Given two ordered sets of words \$a_1, a_2, ..., a_k\$, \$b_1, b_2, ..., b_k\$ taking values in some discrete alphabet \$A\$, a solution to the PCP problem is a sequence \$i_1, ..., i_n\$ taking values in \$1, 2,..., k\$ such that \$a_{i_1}|a_{i_2}|...|a_{i_n}=b_{i_1}|b_{i_2}|...|b_{i_n}\$ where \$|\$ means concatenation. \$k\$ can be called the length of the problem, \$n\$ the length of the solution and if we let \$w\$ be the length of the largest word in \$a_1, a_2, ..., a_k, b_1, b_2, ..., b_k\$, \$w\$ is called the width of the problem.

I know that the PCP problem becomes decidable in several scenarios, for instance: for bounded \$n\$, or if \$A\$ is unary, etc.

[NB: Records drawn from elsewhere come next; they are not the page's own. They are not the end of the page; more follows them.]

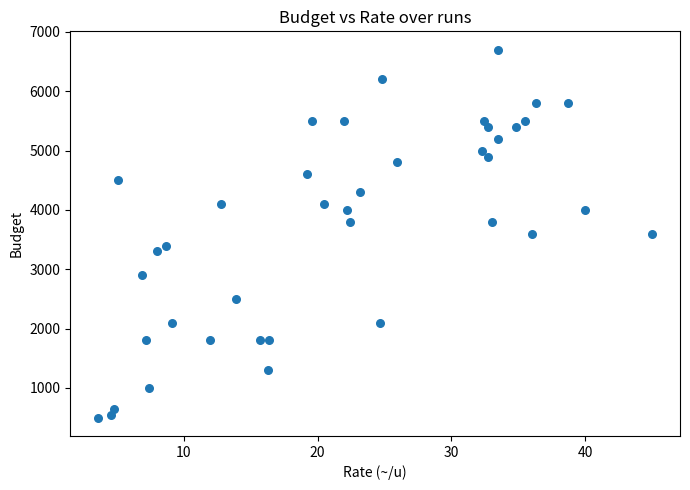

What is the range of Y values (max minus min)?

6200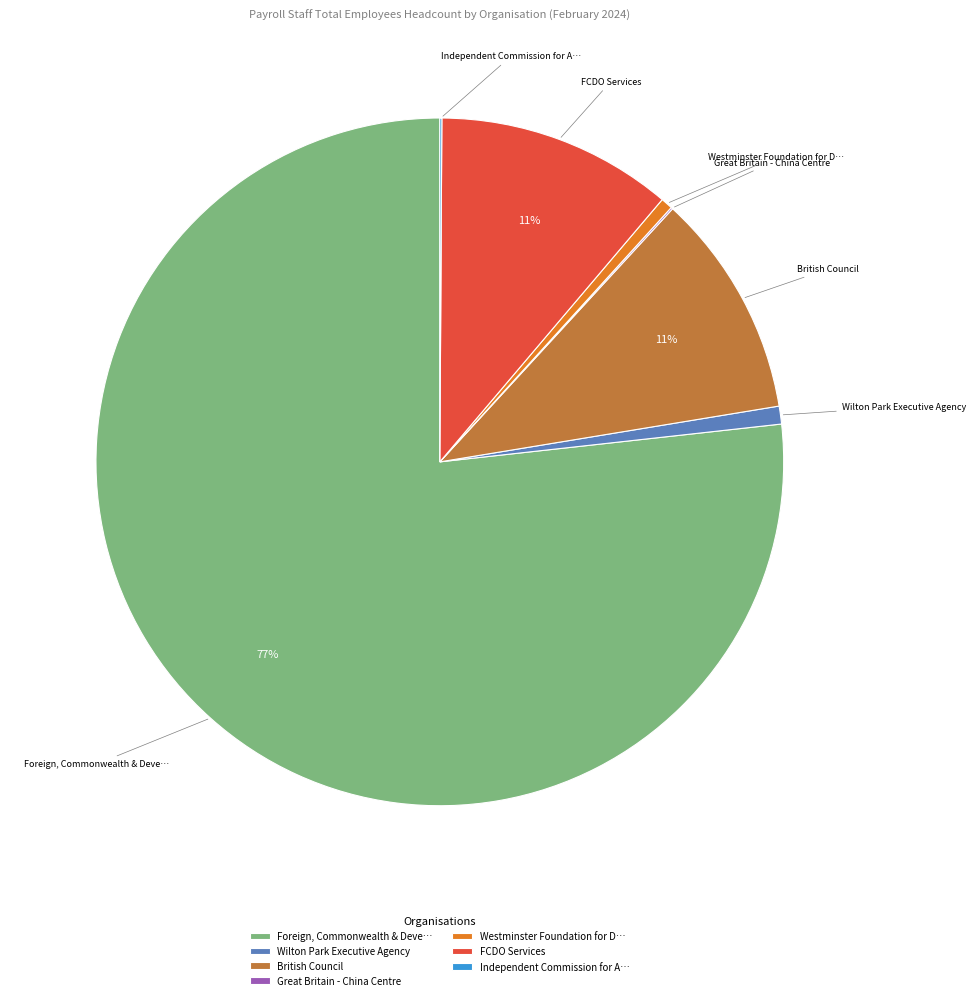

Between British Council and Wilton Park Executive Agency, which is larger?

British Council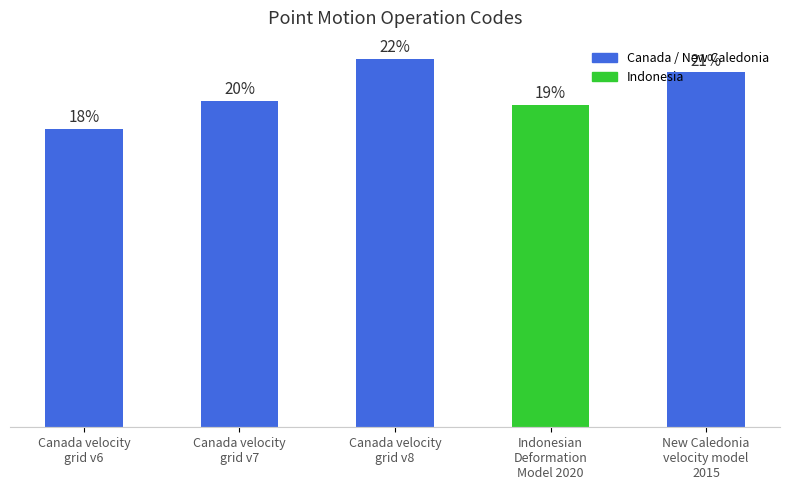

At which category does the chart reach its peak across all series?

Canada velocity
grid v8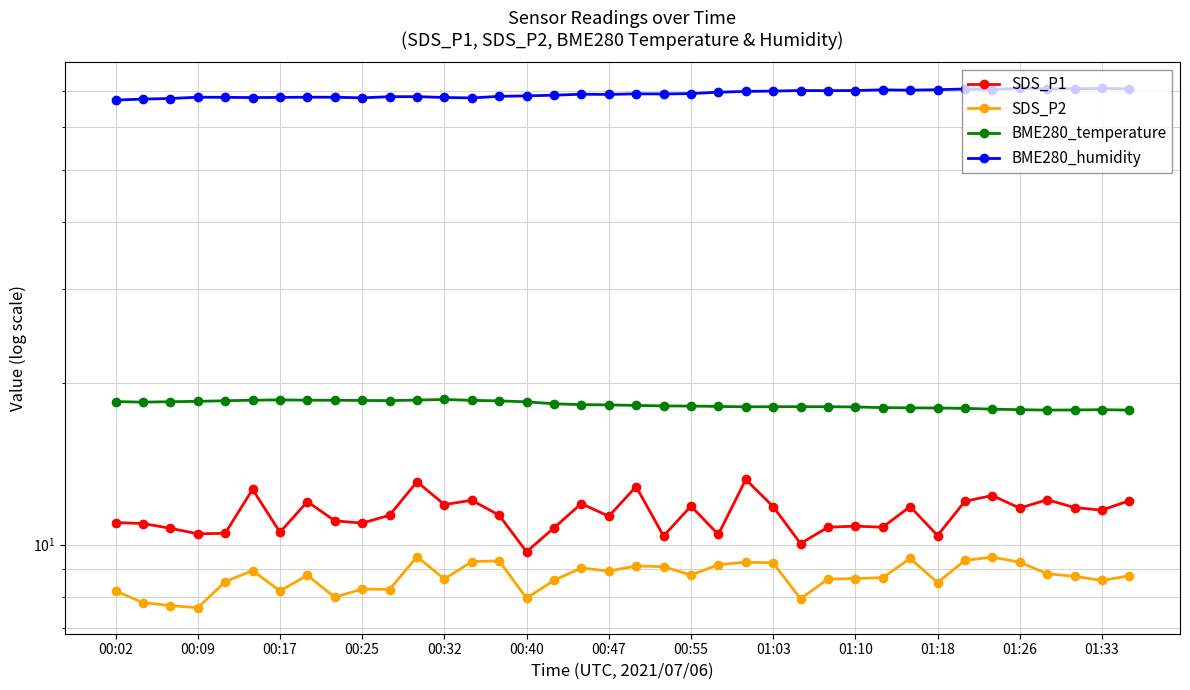

What is the difference between the highest and lowest values at 00:55?

60.5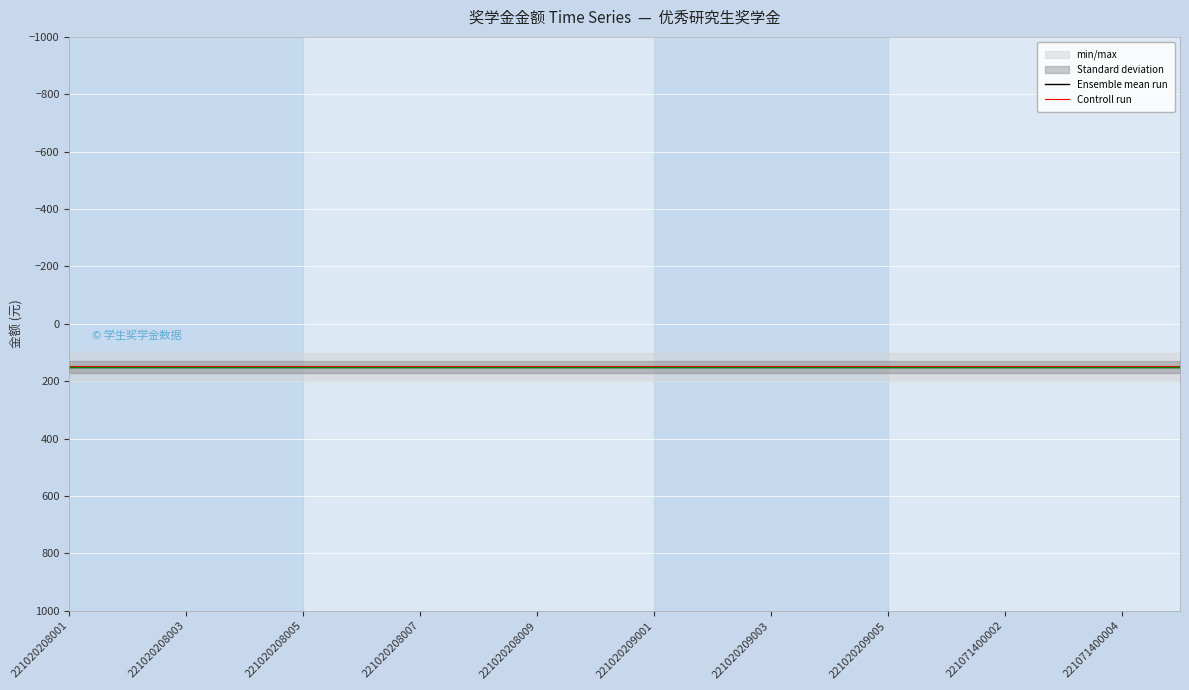

What is the highest value of the Controll run series?

148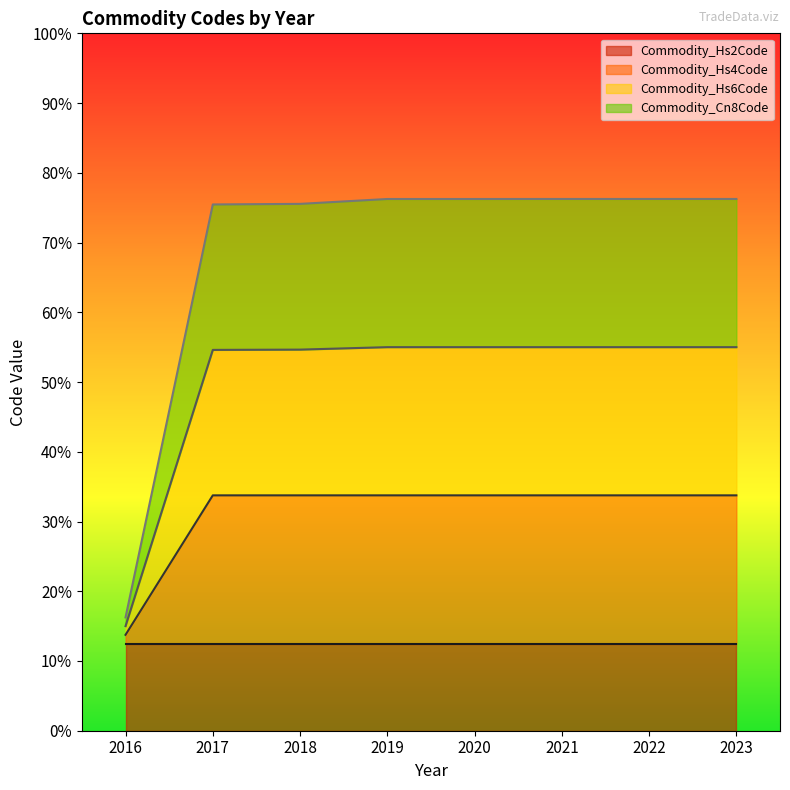

What is the total value across all series at 2017?

75.5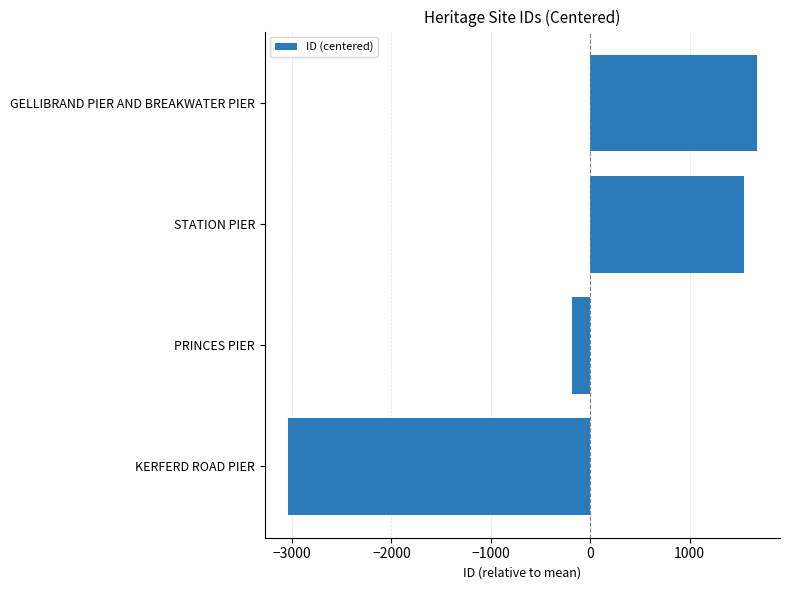

List the labels in order of value, largest first.

GELLIBRAND PIER AND BREAKWATER PIER, STATION PIER, PRINCES PIER, KERFERD ROAD PIER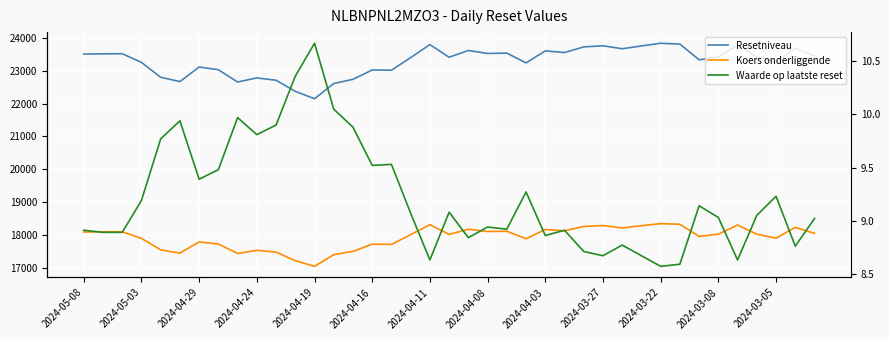

How many interior local peaks does the Koers onderliggende series have?

12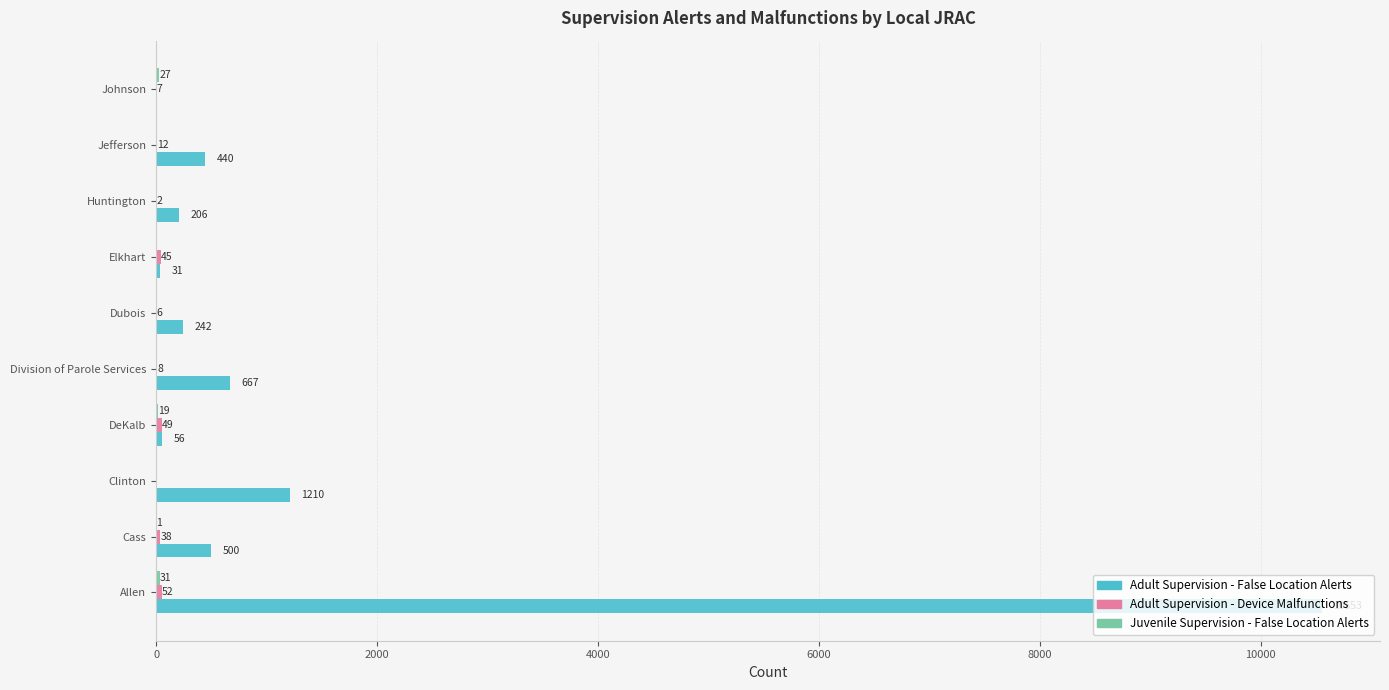

Is it true that Adult Supervision - False Location Alerts equals 243 at Division of Parole Services?

False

On the other hand for \$k\geq7\$ PCP is still undecidable. My question is, is there any result known for bounded values of \$w\$?

###### Asked By : Al Learner

If \$w\$ is bounded, and the alphabet size is bounded, then the number of possible words is bounded. Thus, there is only a finite number of possible instances, so the problem becomes a finite languages, and hence decidable.

If you don't bound the alphabet, then you can encode any width of \$w\$ by adding more letters, so the problem is the same as standard PCP, and hence undecidable.